By Mark Scolforo
BELLEFONTE, Pa. — Jerry Sandusky's lawyers argued Thursday that he deserves a new trial because his defense lacked sufficient time to prepare for the first one, but the judge did not immediately rule after an hour-and-a-half hearing.
Attorneys for the former Penn State assistant football coach cited several alleged flaws in the trial, including that they were swamped by about 12,000 pages of documents and other materials, that Judge John Cleland should have instructed jurors about the years it took for victims to report he had abused them and that hearsay evidence was improperly allowed.
But prosecutors countered by showing most of the documents and records were not relevant to trial. They also got defense attorney Joe Amendola to admit that even after reviewing them after trial he did not find any that he would have used at trial.
"Where's the harm?" Cleland asked defense lawyer Norris Gelman. "That's where I'm hung up on this one."
Prosecutor Frank Fina told Cleland that the issue of "failure to report" by the victims was a major theme during the trial. It was brought up during both parties' opening statements and closing arguments and during cross-examination of the eight victims who testified against Sandusky, he said.
He said Amendola's performance at trial, and his questioning of witnesses, are evidence that a fair trial took place even though the case moved from arrest to verdict in about eight months.
"He used everything he had to cross-examine these young men," Fina said.
Gelman noted that some of the victims waited more than a decade to disclose their abuse.
"This is a long, long time not to make some kind of report ... and it goes to their credibility," Gelman said.
But Amendola, who testified Thursday, said the timetable did not permit sufficient investigation into the accusers' backgrounds. He also described a scramble to cope with a string of pretrial hearings while trying to adequately analyze the discovery materials. At one point his copier even broke down.
"Did we look at the material? Yes, we glanced over it," he said under questioning by Gelman.

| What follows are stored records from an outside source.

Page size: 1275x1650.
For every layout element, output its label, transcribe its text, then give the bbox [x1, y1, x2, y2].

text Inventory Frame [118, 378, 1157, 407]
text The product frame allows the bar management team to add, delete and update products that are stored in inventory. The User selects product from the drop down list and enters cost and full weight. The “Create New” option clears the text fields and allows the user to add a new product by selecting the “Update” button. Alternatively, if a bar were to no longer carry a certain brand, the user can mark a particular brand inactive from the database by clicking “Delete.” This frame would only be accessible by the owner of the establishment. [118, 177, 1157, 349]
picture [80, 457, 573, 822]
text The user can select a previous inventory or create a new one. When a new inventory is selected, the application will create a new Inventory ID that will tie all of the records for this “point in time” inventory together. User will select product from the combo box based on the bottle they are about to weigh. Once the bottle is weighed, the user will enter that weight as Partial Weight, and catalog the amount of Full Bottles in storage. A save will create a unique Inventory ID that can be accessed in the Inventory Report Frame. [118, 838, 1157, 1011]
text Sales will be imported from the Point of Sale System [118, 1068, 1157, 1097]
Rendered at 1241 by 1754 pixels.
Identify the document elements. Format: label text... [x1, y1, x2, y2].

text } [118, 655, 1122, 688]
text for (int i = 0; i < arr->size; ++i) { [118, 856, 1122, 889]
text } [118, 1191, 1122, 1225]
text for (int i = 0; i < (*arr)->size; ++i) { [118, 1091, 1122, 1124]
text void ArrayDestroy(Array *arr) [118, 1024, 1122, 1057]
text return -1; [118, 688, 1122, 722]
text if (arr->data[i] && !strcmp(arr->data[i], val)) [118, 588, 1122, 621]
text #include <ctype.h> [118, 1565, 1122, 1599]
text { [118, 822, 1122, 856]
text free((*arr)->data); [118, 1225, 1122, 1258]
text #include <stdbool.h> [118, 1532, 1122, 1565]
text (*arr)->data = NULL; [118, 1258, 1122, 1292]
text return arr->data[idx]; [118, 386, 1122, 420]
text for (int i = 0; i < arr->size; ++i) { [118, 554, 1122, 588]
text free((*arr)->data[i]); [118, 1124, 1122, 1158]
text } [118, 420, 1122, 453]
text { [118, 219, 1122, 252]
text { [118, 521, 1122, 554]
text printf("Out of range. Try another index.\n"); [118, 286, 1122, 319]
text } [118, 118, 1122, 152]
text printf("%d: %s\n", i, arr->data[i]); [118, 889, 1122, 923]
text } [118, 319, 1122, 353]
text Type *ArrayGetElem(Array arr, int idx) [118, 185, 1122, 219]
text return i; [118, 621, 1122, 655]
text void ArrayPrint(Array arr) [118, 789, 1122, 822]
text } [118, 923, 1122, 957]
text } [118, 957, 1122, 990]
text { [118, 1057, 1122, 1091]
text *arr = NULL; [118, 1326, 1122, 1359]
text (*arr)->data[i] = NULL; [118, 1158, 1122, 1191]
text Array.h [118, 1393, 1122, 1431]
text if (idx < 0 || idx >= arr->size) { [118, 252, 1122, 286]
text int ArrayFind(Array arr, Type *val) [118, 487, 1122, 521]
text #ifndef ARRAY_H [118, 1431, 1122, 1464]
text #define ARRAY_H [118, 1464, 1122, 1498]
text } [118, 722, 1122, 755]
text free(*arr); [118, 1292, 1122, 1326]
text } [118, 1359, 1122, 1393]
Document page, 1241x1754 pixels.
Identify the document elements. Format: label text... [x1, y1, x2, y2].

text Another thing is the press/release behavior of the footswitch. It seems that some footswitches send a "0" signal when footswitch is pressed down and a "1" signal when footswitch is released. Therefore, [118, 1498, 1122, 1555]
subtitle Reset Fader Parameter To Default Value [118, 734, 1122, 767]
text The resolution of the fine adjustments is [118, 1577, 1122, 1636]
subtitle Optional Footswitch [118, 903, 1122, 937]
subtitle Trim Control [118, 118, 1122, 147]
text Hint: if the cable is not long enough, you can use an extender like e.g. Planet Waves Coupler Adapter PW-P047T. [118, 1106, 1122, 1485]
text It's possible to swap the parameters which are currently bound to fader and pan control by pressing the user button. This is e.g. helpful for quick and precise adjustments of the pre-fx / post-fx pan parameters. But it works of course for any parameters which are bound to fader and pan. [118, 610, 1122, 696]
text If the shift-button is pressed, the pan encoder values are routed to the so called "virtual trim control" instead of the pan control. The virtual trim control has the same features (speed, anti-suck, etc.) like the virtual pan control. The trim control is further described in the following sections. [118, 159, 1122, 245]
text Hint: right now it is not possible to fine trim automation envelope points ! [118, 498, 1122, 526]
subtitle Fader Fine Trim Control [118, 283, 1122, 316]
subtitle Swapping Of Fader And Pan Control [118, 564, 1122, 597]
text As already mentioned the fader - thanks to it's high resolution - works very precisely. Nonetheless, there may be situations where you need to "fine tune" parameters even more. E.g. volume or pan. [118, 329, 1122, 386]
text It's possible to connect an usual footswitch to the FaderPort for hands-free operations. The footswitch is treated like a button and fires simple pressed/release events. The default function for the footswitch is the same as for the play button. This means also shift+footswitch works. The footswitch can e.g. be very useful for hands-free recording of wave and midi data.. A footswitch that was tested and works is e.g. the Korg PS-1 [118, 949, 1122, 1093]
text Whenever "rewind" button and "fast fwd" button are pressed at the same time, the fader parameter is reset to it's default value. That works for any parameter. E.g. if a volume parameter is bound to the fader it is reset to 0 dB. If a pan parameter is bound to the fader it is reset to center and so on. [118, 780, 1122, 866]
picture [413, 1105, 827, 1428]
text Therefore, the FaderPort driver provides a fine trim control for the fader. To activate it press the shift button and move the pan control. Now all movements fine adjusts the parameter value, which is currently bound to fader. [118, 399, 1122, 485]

Amendola recounted how he and co-counsel Karl Rominger sought unsuccessfully to be taken off the case, evidence of their frustration over how quickly things were moving.
Sandusky, 68, attended the hearing but played no active role in the proceedings. He briefly greeted his wife and supporters beforehand.
Sandusky was convicted in June of 45 counts of child sexual abuse and is serving a 30- to 60-year sentence at a state prison about 200 miles away from the courthouse in Bellefonte. He has maintained his innocence.
Cleland did not indicate when he might rule. If Sandusky does not get a new trial — he is also asking to have charges thrown out entirely — he can then appeal to Superior Court, and has indicated he will.
Sandusky's arrest tarnished the university's vaunted football program and led to the firing of longtime coach Joe Paterno, who died nearly a year ago from lung cancer.
After the hearing, Gelman compared Sandusky's odds to a 3-point shot in basketball, while Fina downplayed the defense's chances of success.
"I think the people of Pennsylvania can be confident this conviction is going to stand," Fina told reporters.